Segment Start: Supplied material

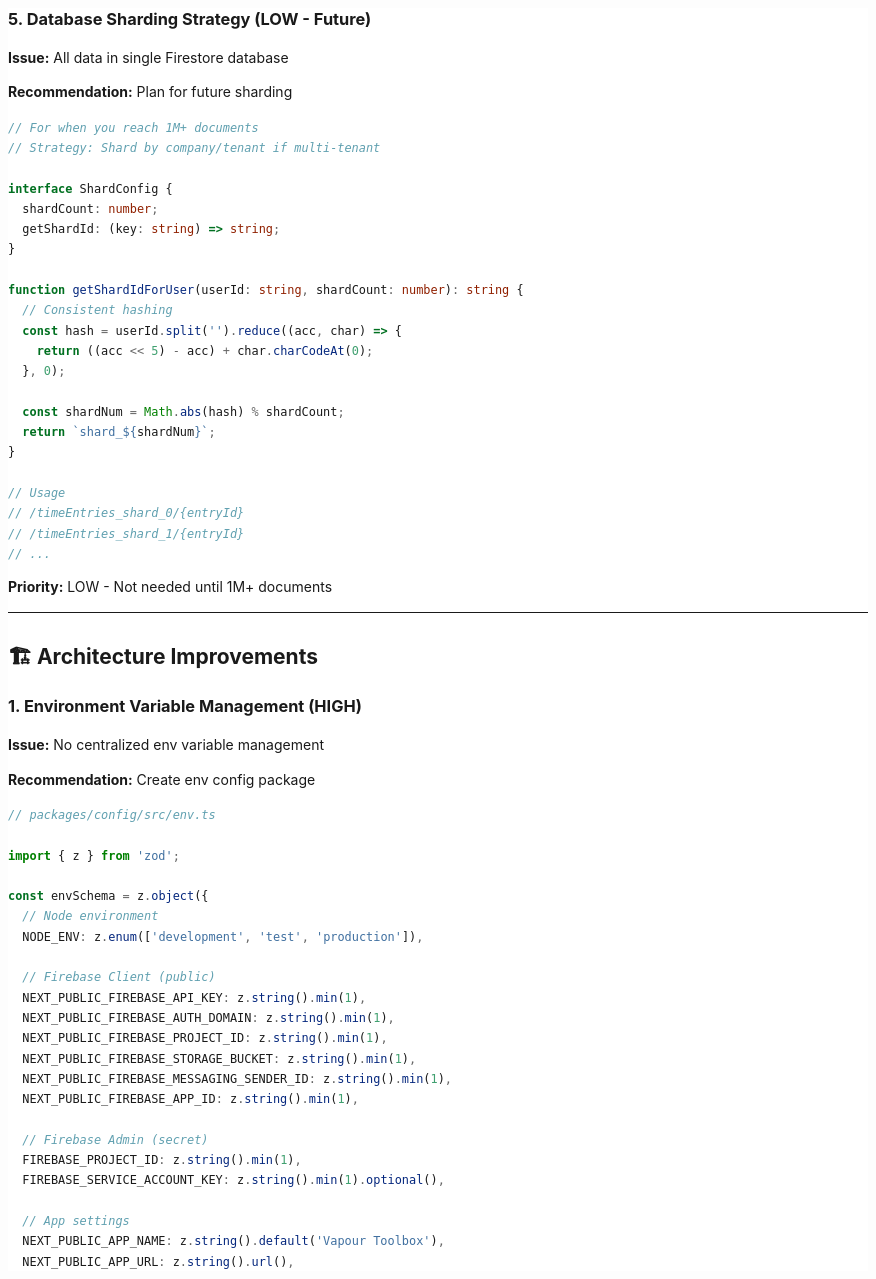 ### 5. Database Sharding Strategy (LOW - Future)

**Issue:** All data in single Firestore database

**Recommendation:** Plan for future sharding
```typescript
// For when you reach 1M+ documents
// Strategy: Shard by company/tenant if multi-tenant

interface ShardConfig {
  shardCount: number;
  getShardId: (key: string) => string;
}

function getShardIdForUser(userId: string, shardCount: number): string {
  // Consistent hashing
  const hash = userId.split('').reduce((acc, char) => {
    return ((acc << 5) - acc) + char.charCodeAt(0);
  }, 0);

  const shardNum = Math.abs(hash) % shardCount;
  return `shard_${shardNum}`;
}

// Usage
// /timeEntries_shard_0/{entryId}
// /timeEntries_shard_1/{entryId}
// ...
```

**Priority:** LOW - Not needed until 1M+ documents

---

## 🏗️ Architecture Improvements

### 1. Environment Variable Management (HIGH)

**Issue:** No centralized env variable management

**Recommendation:** Create env config package
```typescript
// packages/config/src/env.ts

import { z } from 'zod';

const envSchema = z.object({
  // Node environment
  NODE_ENV: z.enum(['development', 'test', 'production']),

  // Firebase Client (public)
  NEXT_PUBLIC_FIREBASE_API_KEY: z.string().min(1),
  NEXT_PUBLIC_FIREBASE_AUTH_DOMAIN: z.string().min(1),
  NEXT_PUBLIC_FIREBASE_PROJECT_ID: z.string().min(1),
  NEXT_PUBLIC_FIREBASE_STORAGE_BUCKET: z.string().min(1),
  NEXT_PUBLIC_FIREBASE_MESSAGING_SENDER_ID: z.string().min(1),
  NEXT_PUBLIC_FIREBASE_APP_ID: z.string().min(1),

  // Firebase Admin (secret)
  FIREBASE_PROJECT_ID: z.string().min(1),
  FIREBASE_SERVICE_ACCOUNT_KEY: z.string().min(1).optional(),

  // App settings
  NEXT_PUBLIC_APP_NAME: z.string().default('Vapour Toolbox'),
  NEXT_PUBLIC_APP_URL: z.string().url(),
```

  [key: string]: unknown;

Segment End: Supplied material

> Exercise details: What is needed here is an exact transcription of every record above, with images excluded.

> Expected answer:
 ### 5. Database Sharding Strategy (LOW - Future)

**Issue:** All data in single Firestore database

**Recommendation:** Plan for future sharding
```typescript
// For when you reach 1M+ documents
// Strategy: Shard by company/tenant if multi-tenant

interface ShardConfig {
  shardCount: number;
  getShardId: (key: string) => string;
}

function getShardIdForUser(userId: string, shardCount: number): string {
  // Consistent hashing
  const hash = userId.split('').reduce((acc, char) => {
    return ((acc << 5) - acc) + char.charCodeAt(0);
  }, 0);

  const shardNum = Math.abs(hash) % shardCount;
  return `shard_${shardNum}`;
}

// Usage
// /timeEntries_shard_0/{entryId}
// /timeEntries_shard_1/{entryId}
// ...
```

**Priority:** LOW - Not needed until 1M+ documents

---

## 🏗️ Architecture Improvements

### 1. Environment Variable Management (HIGH)

**Issue:** No centralized env variable management

**Recommendation:** Create env config package
```typescript
// packages/config/src/env.ts

import { z } from 'zod';

const envSchema = z.object({
  // Node environment
  NODE_ENV: z.enum(['development', 'test', 'production']),

  // Firebase Client (public)
  NEXT_PUBLIC_FIREBASE_API_KEY: z.string().min(1),
  NEXT_PUBLIC_FIREBASE_AUTH_DOMAIN: z.string().min(1),
  NEXT_PUBLIC_FIREBASE_PROJECT_ID: z.string().min(1),
  NEXT_PUBLIC_FIREBASE_STORAGE_BUCKET: z.string().min(1),
  NEXT_PUBLIC_FIREBASE_MESSAGING_SENDER_ID: z.string().min(1),
  NEXT_PUBLIC_FIREBASE_APP_ID: z.string().min(1),

  // Firebase Admin (secret)
  FIREBASE_PROJECT_ID: z.string().min(1),
  FIREBASE_SERVICE_ACCOUNT_KEY: z.string().min(1).optional(),

  // App settings
  NEXT_PUBLIC_APP_NAME: z.string().default('Vapour Toolbox'),
  NEXT_PUBLIC_APP_URL: z.string().url(),
```

  [key: string]: unknown;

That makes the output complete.